In a bending structure there is always a neutral axis as the force on one side of the beam, be it compression or tension, tries to overcome the force on the other. If you put too much compression on the beam, it will rupture and buckle, but you've still got a neutral axis in there 'til you simply crush it.

Dave quite rightly has pointed out that a material like CF, which is at it's very best in resisting tension, does the most good ounce for ounce as far away from the string tension as possible. That's why in my first patent (1978) for a graphite neck, I made the neck a hollow CF shell...a tube. CF also happens to be pretty good in compression, and can be improved by adding carbon nanotubes to the epoxy that sticks the whole mess together.

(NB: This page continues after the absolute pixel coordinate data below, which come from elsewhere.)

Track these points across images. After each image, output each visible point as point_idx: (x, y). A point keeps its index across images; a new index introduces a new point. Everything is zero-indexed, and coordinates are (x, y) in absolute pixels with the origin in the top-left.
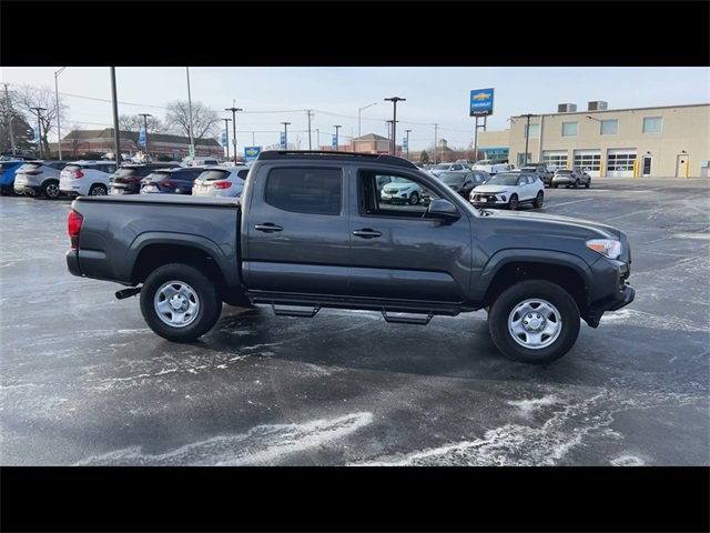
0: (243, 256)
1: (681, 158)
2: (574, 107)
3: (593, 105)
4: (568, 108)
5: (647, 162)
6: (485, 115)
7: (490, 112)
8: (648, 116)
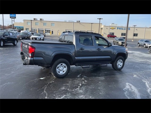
0: (76, 56)
1: (58, 31)
2: (37, 19)
3: (41, 19)
4: (36, 19)
5: (52, 32)
6: (14, 18)
7: (15, 18)
8: (52, 23)
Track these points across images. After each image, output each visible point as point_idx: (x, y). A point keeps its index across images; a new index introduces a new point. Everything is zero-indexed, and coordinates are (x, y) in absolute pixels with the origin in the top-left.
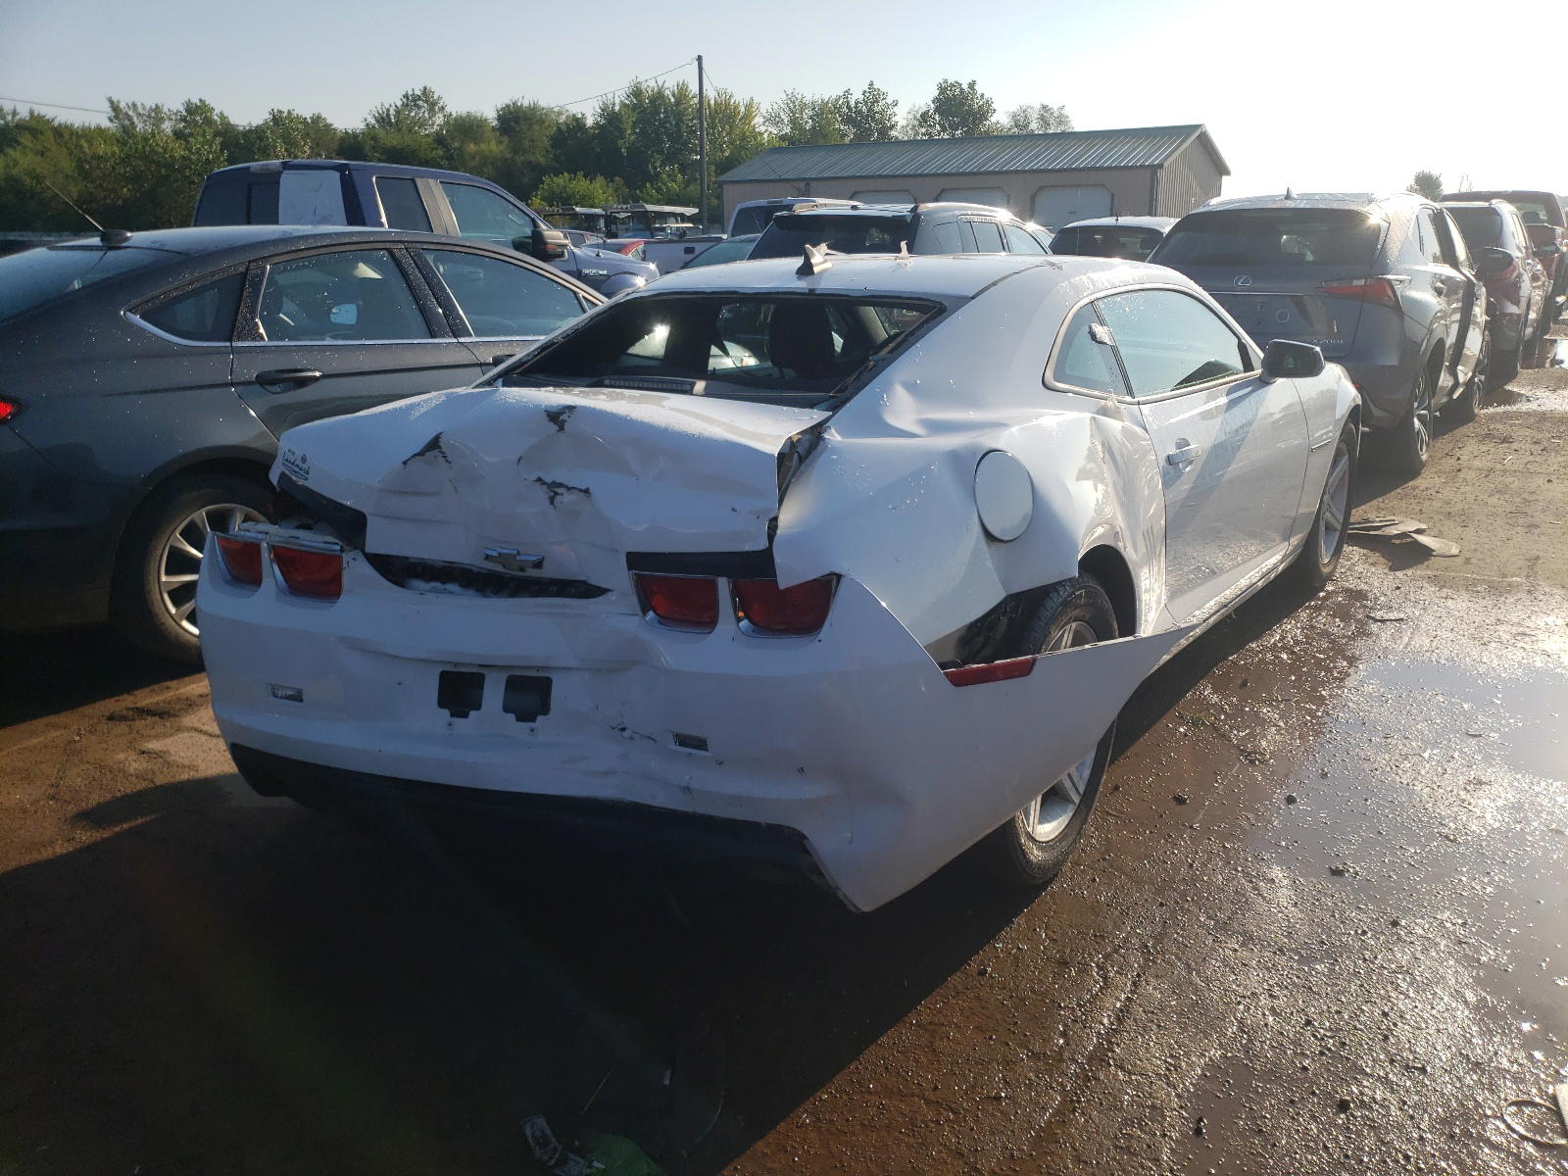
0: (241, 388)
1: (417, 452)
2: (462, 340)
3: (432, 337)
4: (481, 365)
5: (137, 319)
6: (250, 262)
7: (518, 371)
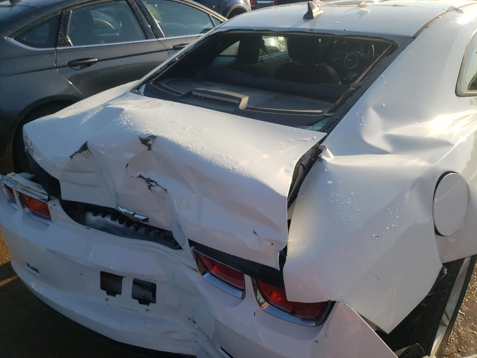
0: (61, 69)
1: (77, 150)
2: (159, 39)
3: (147, 39)
4: (167, 50)
5: (12, 40)
6: (63, 9)
7: (154, 79)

In practice, we often use CF in less than perfect ways which are, perhaps more practical. The stuff is so good and so versatile that using CF rods as we do, even when part of the rods are in the neutral axis, the result is really good. I like the combination of CF and wood because I like the feel of a wood neck, and I like being able to change widths, depths, and shapes to suit various customers. With a fully molded CF neck you are locked into a particular shape, and tooling is prohibitively expensive for custom instruments. Combine the best of both worlds, and you've really got something. And you can put a truss rod in a neck with CF if you want to...

[Nick Triesch]

Mark....I think it could cost a lot more than a hundred bucks if your non truss rod neck needed an adjustment. But forget all that....I really like Ricks idea of using both....CF with an adjustable truss rod. If you have to have the CF installed. Nick

[labraid]

My physics may not be up to PhD snuff, but my understanding of the neutral axis as I learned it some 12 years ago was that it was the plane within a solid where the wood was neither in distortional compression nor in distortional tension, rather it is a plane separating these two distortioning forces. If a some rigid material were pressed in a vise until it compressed 1/16", there would in fact be no neutral axis -- it would be under pure compression -- there is no tension in the wood, because tension is a distortional force and requires displacement. Tension of wood net compressed in a vise is negative, therefore there is no divide between compression and tension, therefore no neutral axis.

I know a guy who once overlooked gluing in his CF rod, rod which was directly beneath the fretboard. He went and strung up his new octave and heard these creaking sounds from within the neck. The neck was bowed up into exagerrated relief. Now tell me, why was the CF inside the neck creaking past the neck wood? Was it creaking one way on the top of the rod and one way on the bottom of the rod?? because that is where the CF was, directly on the "accepted" neutral axis.. No, the wood that gave way and caused that "big relief" was wood missing from the CF slot -- it was compressing around it and the CF wasn't taking up the fight. The neck wood was shrinking right over that CF rod...

[Rick Turner]

Brian, I'm not going to get into a pissing contest over engineering semantics here. You build 'em your way, I'll build 'em mine. You understand 'em your way, I'll understand 'em mine. But I have yet to see a neck that is entirely in compression...and I don't expect I ever will unless it's got strings on the back of the neck as well as the front.